March 24, 2020

ROGER KIMBALL: Cancel culture comstockery.

Fast forward to early March 2020. The Hachette Book Group suddenly announced that its Grand Central Publishing imprint would be bringing out Apropos of Nothing, a memoir by Allen, in early April. In an interview, Michael Pietsch, Hachette’s ceo, noted the controversy surrounding Allen but said that “Grand Central Publishing believes strongly that there’s a large audience that wants to hear the story of Woody Allen’s life as told by Woody Allen himself. That’s what they’ve chosen to publish.”

A few days later, a group of Hachette employees staged a walkout to protest the book’s publication. The next day, Hachette announced that it was hopping onto the cancel culture bandwagon and dropping the book.

“The decision to cancel Mr. Allen’s book was a difficult one,” said a spokesman for the publisher (so difficult it took twenty-four hours to achieve). “At hbg we take our relationships with authors very seriously, and do not cancel books lightly. We have published and will continue to publish many challenging books.”

Translation: Hachette, as Oscar Wilde said in another context, can resist anything except temptation. Just so long as a book does not attract the ire of the politically correct establishment, the firm is all for publishing “challenging” books. (Item: Commandant of Auschwitz, a memoir by Rudolf Hoess, is published by Hachette.) But trespass on that PC orthodoxy and watch the capitulation, leavened by moralistic hand-wringing, begin. As Groucho Marx is supposed to have said, “These are my principles. If you don’t like them, I have others.”

Our interest in Woody Allen is minimal. Yes, his early movies and writings are funny. Then he discovered Ingmar Bergman. The quantum of pretension and narcissistic self-seriousness proceeded to swamp the comedy.
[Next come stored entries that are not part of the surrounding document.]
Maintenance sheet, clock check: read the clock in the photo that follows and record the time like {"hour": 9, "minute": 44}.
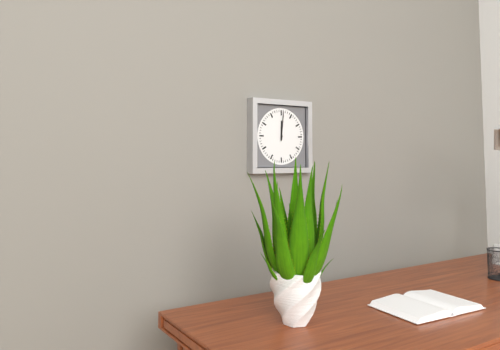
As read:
{"hour": 12, "minute": 1}
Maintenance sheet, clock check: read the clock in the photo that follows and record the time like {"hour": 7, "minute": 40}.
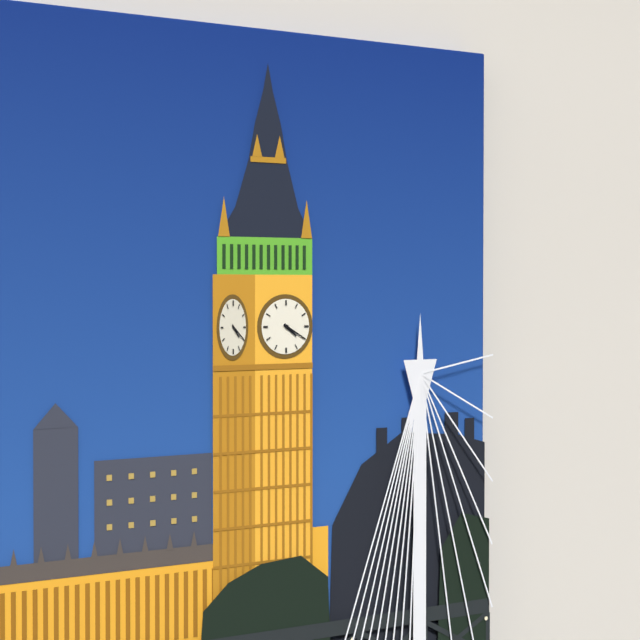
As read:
{"hour": 4, "minute": 20}
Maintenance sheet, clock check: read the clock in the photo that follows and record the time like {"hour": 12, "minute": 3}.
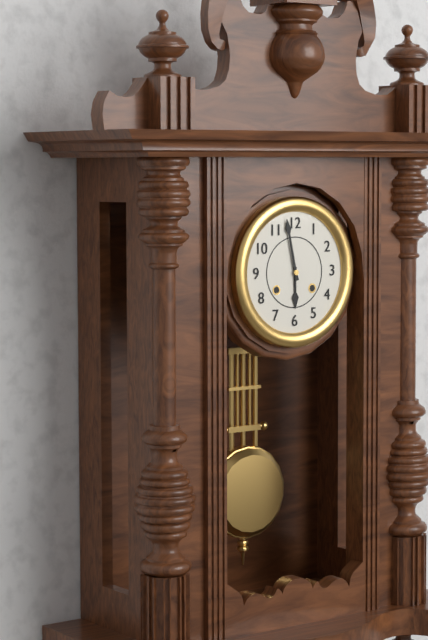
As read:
{"hour": 5, "minute": 58}
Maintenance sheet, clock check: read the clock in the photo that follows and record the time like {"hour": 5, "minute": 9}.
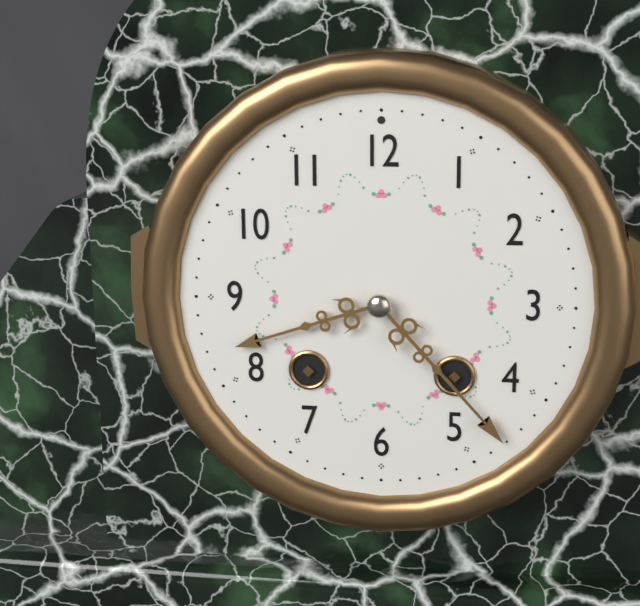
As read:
{"hour": 8, "minute": 23}
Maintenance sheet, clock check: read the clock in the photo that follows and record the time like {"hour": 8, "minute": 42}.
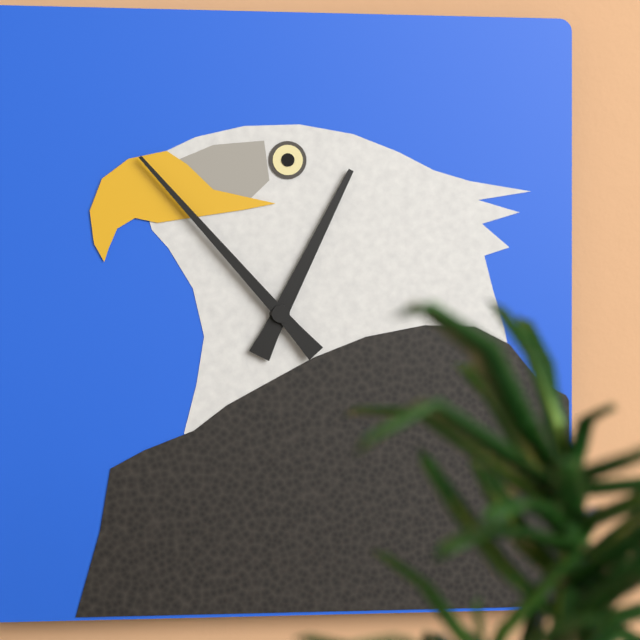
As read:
{"hour": 12, "minute": 53}
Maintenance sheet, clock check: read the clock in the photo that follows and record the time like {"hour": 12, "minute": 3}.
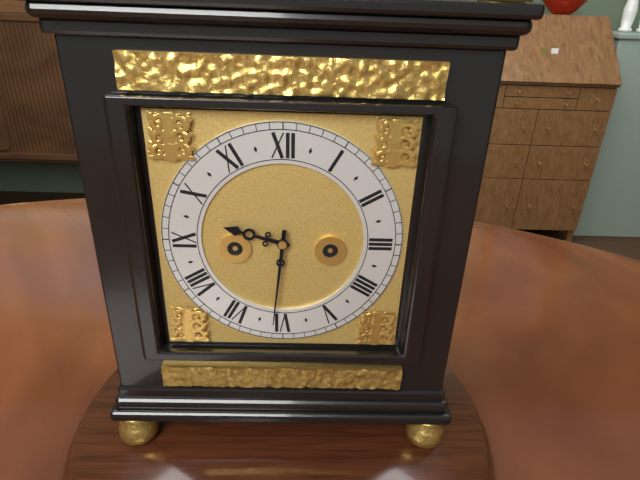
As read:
{"hour": 9, "minute": 31}
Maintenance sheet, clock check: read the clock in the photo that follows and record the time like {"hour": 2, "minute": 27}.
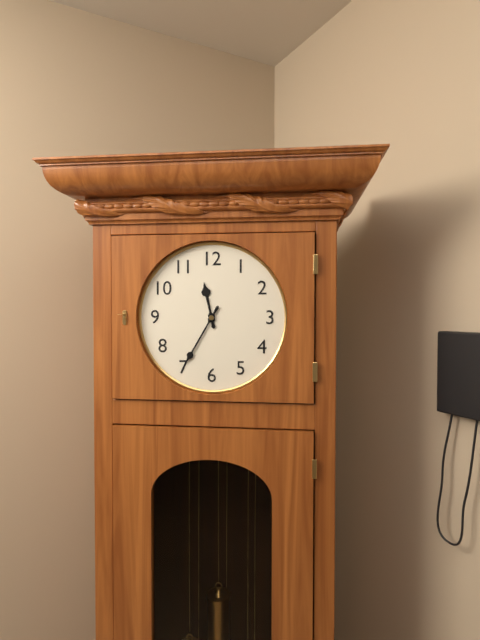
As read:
{"hour": 11, "minute": 35}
For us, the prospect of wading through “a comprehensive account of [Woody Allen’s] life, both personal and professional” (as Hachette put it when the publishing skies were sunny) is queasy-making.

But Hachette had determined that many readers would be interested in Allen’s life story. They simply forgot to check with the feminist commissars to see if Woody Allen passes muster in the age of #MeToo. He doesn’t.

These weren’t even commissars, but Red Guards in the form of their own 20-something editorial staff, who should have been told that there are lots of people who would like to work in publishing, and that some of those people would be taking over their jobs shortly.